On the Day of the Dead, copal is an element that should not be missing, it is believed that the aroma will guide the spirit to its altar. Copal resin is extracted from a hot earth tree. In Oaxaca, the San Miguel Mininaltepec Community works so that the sale of this non-timber forest product is profitable and benefits the family economy.
Copal is not just any scent. It has been used for centuries in different cultures because it is considered to purify the environment and ward off evil spirits, and it is also used as a thanksgiving or offering in different rituals and religious events, mainly during Holy Week and the Day of the Dead.
The pleasant smell is released when burning the resin, which is obtained from the bursera copallifera commonly called copal. The tree, which measures from 4 to 30 meters, grows in hot lands in states such as Michoacán, Oaxaca, and Chiapas.
The use of copal dates back to pre-Hispanic times and has lasted until the present day. The demand for this resin increases during religious festivities in states such as Oaxaca, whose celebrations are of great importance for the communities where there is a mixture of indigenous roots with Christianity.
More for the living
With a cold climate in the highlands, but a hot land where it lives, the Community of San Miguel Mininaltepec, municipality of San Juan Quiotepec, Oaxaca is inhabited by Chinantecos and is rich in copal. They have within their reach this tree from which they extract the resin and use it in their altars in every way because they not only place it but also sell it and the profits are usually used to pay for the necessary materials to make the most beautiful and colorful altar of the place.
Lucas García Otero, a member of the community located in the Sierra Norte, in the district of Ixtlán de Juárez, explains that sometimes each family sells up to 100 kilos of resin, the proceeds of which are used exclusively for this purpose.
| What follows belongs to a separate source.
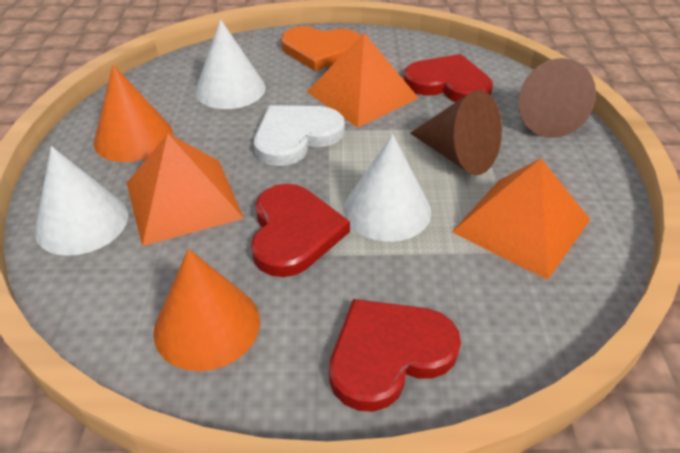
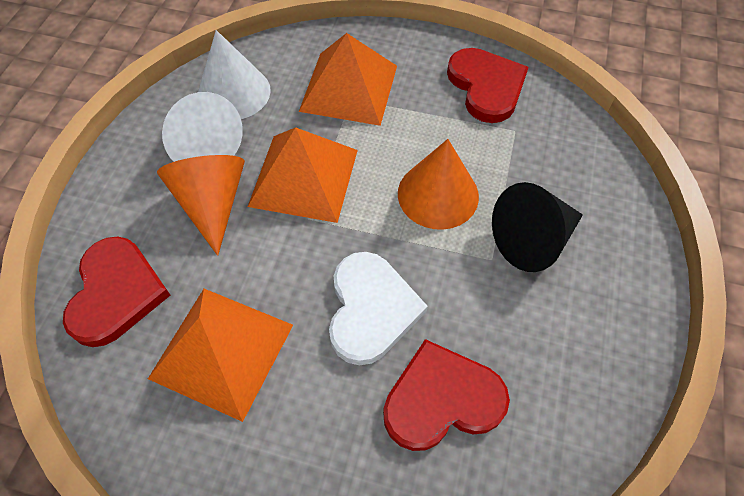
black cone: 0 -> 1
brown cone: 2 -> 0
orange heart: 1 -> 0
white cone: 3 -> 2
However, a few years ago he was part of the Commissariat, he, along with other people have dedicated their efforts so that the sale of copal benefits the families more, instead of it is for those who have already left.
Not only have they tried to raise awareness among the population about the business it can be, but they also insist that it must be done in a sustainable way to guarantee the raw material. The National Forestry Commission (Conafor) has provided the community with support such as Community to Community Seminar, Community Forestry Promoter, Environmental Services, and support for the preparation of the Non-Timber Forest Management Program.
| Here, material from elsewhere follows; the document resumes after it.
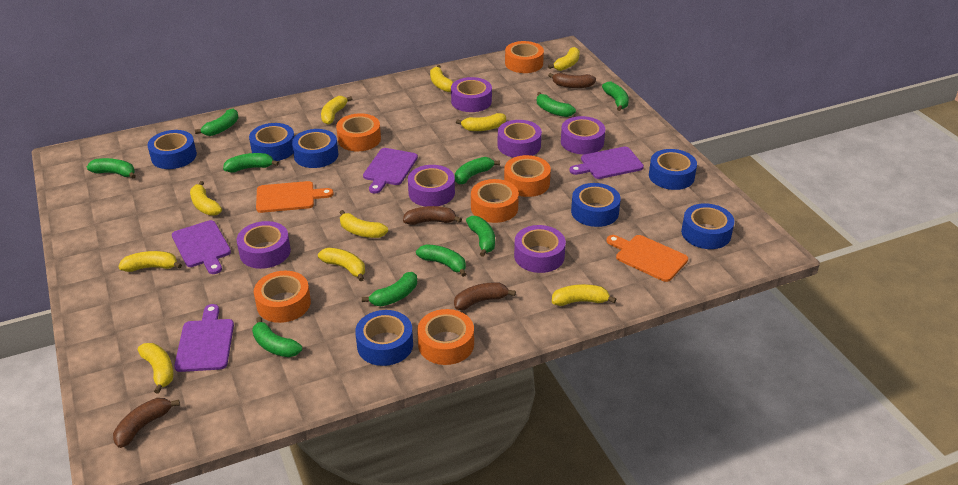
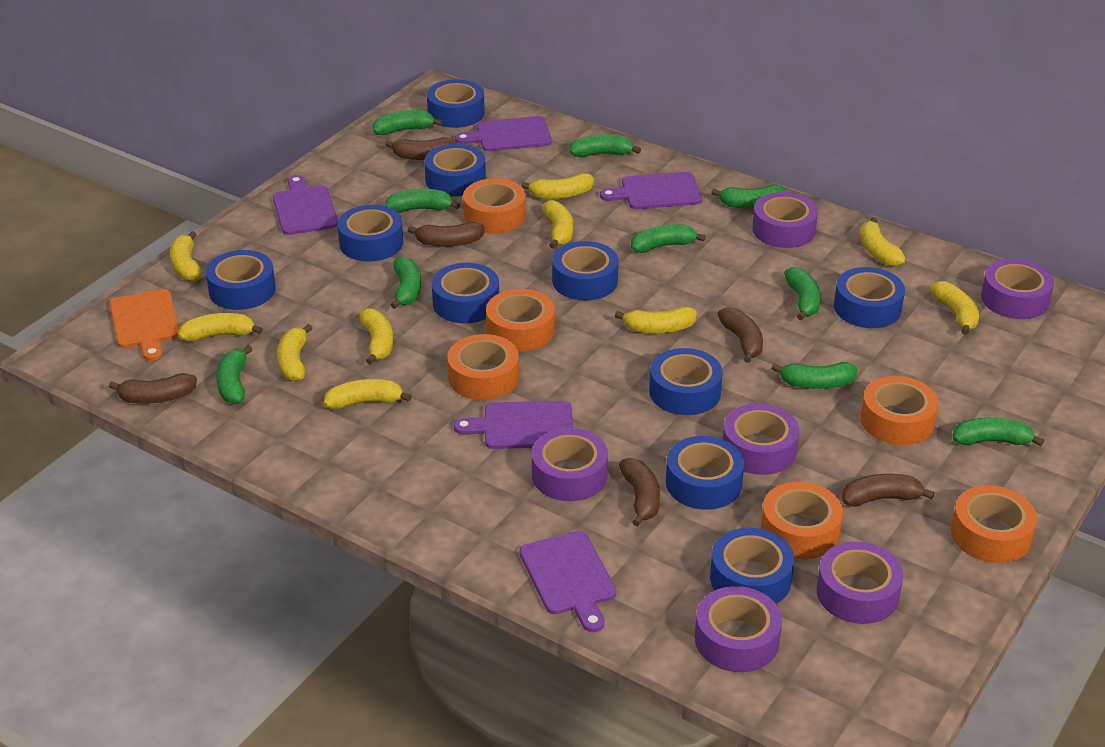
blue tape: 7 -> 10
brown banana: 4 -> 6
orange cutting board: 2 -> 1
purple cutting board: 4 -> 5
With this last support, one of the actions is that, in order for it to be useful and not an exploitation of their natural resource, they choose an area where they cut trees about 15 cm in diameter in the shape of a "V" and extract the resin. The following year they choose another area to let the first one recover and the third year they return and so on. Doing it this way, the tree lasts from 15 to 20 years being productive, therefore it is not convenient for the population to mistreat or cut it.
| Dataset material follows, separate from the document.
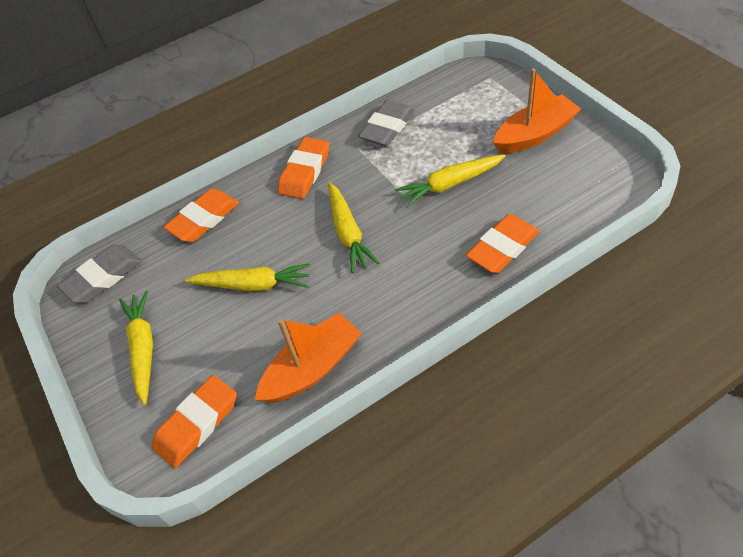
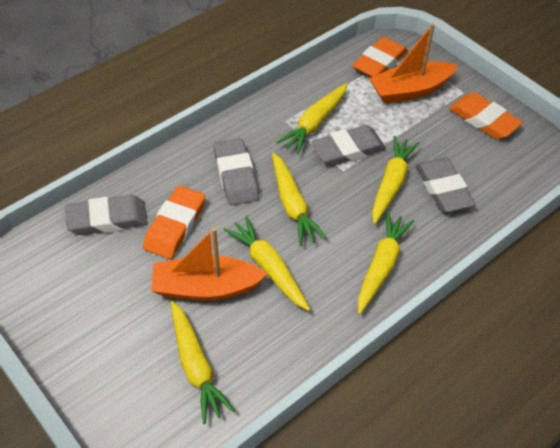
grey eraser: 2 -> 4
orange eraser: 4 -> 3
yellow carrot: 4 -> 6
The resin is extracted only three months per year because at the end of October, November, and December the tree begins to throw the leaves and this makes it dirty, which makes it difficult to sell at a good price. They also invite the population to reforest the species so that the transfers are not so far away looking for the burseras that have grown wild. Being a fast-growing tree, it can be harvested after three years of age.
He explains that the sale of this non-timber forest product could be a real economic option for the population and thus reduce the migration problem they have, as he assures that almost 60 or 65% of the community has emigrated due to lack of work. This would benefit the young population so that they remain in the area, but also the women who have already done work because for a time they added value to the resin with handmade clay, but in the same way, due to the lack of a fair market, they have postponed it.
For a fair market
After finishing his term on the board of directors, Lucas continues his work to prevent the community from selling to middlemen who pay much lower prices. He explains that when they sell directly to the market it represents, by far, better earnings because while the kilo to the middlemen ranges between 180 and 190 pesos, offering it to the final customer the price is 550 pesos, which implies a fair price for the costs of transportation, cleaning of material, choice of the same and to cover the cost of the actions that must be done to reduce the ecological impact to forest areas.
To sell the copal directly to the buyer, he packs it in bags of 50 and 60 grams that he sells for 25 pesos in the capital of Oaxaca, but he is still looking for a stable market. Lucas asks society, in general, to value the work and effort made by the community to offer a legal and sustainable product and invites them to buy the resin directly from the producers.